Increase commitment levels as confidence grows. The 60/40 split becomes appropriate once the organization has 12+ months of usage data, established tagging and allocation practices, and cross-functional alignment on cloud strategy.
Optimize the ratio based on sophisticated forecasting, consider portfolio optimization across multiple cloud providers, and implement advanced automation for commitment management. The monthly purchase mechanism becomes a fine-tuning tool rather than a primary risk mitigation strategy.
Effective commitment management requires clear governance.
Decision Authority: Approval of commitments at different levels must be known in terms of DFA value limit required for big purchases (e.g., higher values require multiple Executive Leaders’ sign-off).
Metrics and Monitoring: Track coverage rates (target: 85-95%), coverage ratios (committed vs. total usage), and savings realization (actual savings vs. theoretical maximum).
Regular Reviews: Monthly operational reviews of utilization, quarterly strategic reviews of commitment mix, annual reassessment aligned with business planning cycles.

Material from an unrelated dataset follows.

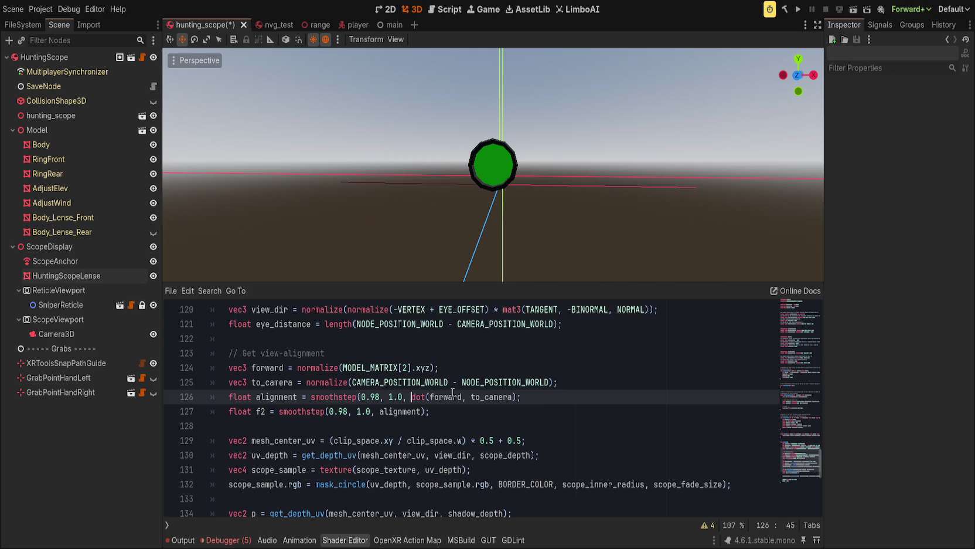
key("End")
key("Left")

Cross-Functional Collaboration: Engineering provides technical forecasts and workload roadmaps, Finance manages budget allocation and risk tolerance, Product/Business contributes strategic direction and growth expectations.
Cloud usage forecasting is difficult. Business plans change, optimization efforts exceed expectations, and new technologies alter consumption patterns. The 60/40 strategy acknowledges this uncertainty by limiting long-term commitments to the most stable portion of usage.

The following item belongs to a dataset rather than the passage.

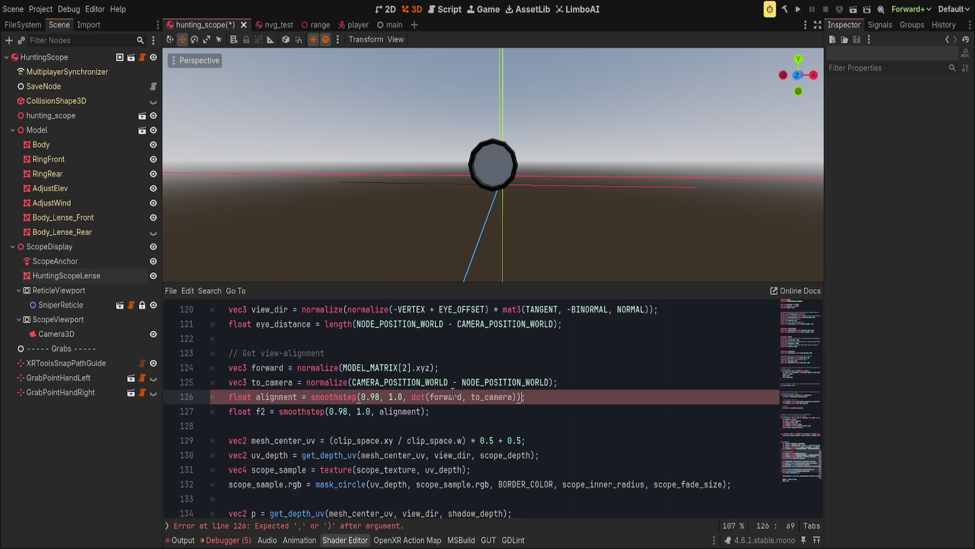
key("Down")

Organizations using multiple cloud providers must manage commitment strategies across different platforms, each with unique discount structures and commitment options. The principles remain consistent, but implementation requires provider-specific optimization.
Not all workloads are eligible for Savings Plans. Specialized services, certain instance families, or specific configurations may require Reserved Instances or other commitment types, which are not the scope of this paper.
Commitment-based discounting represents one of the highest-value opportunities in cloud financial management, but it requires a thoughtful strategy that balances cost optimization with business flexibility. The 60/40 split between 3-year and 1-year Savings Plans provides a strong foundation, capturing significant savings while maintaining adaptability.
The monthly Savings Plan purchase mechanism is a powerful risk mitigation tool that addresses both under-commitment and over-commitment concerns. By making small, frequent adjustments based on actual usage patterns, organizations can continuously optimize their commitment portfolio without exposing themselves to significant financial risk.
Within the FinOps Framework, this approach reflects the core principle of enabling informed trade-offs. It acknowledges that perfect optimization is impossible — usage will fluctuate, forecasts will be imperfect, and business conditions will change.
Organizations implementing this strategy must start conservatively, establish clear governance, monitor performance metrics rigorously, and adjust the ratio over time as their FinOps maturity increases.
With discipline and cross-functional collaboration, this balanced approach to commitment management can deliver substantial cost savings while supporting the agility that makes cloud computing transformative.
This commitment strategy is not a one-time decision but an ongoing practice that requires attention, analysis, and adaptation. When executed well, it transforms commitment-based discounting from a source of anxiety and risk into a competitive advantage in cloud financial management.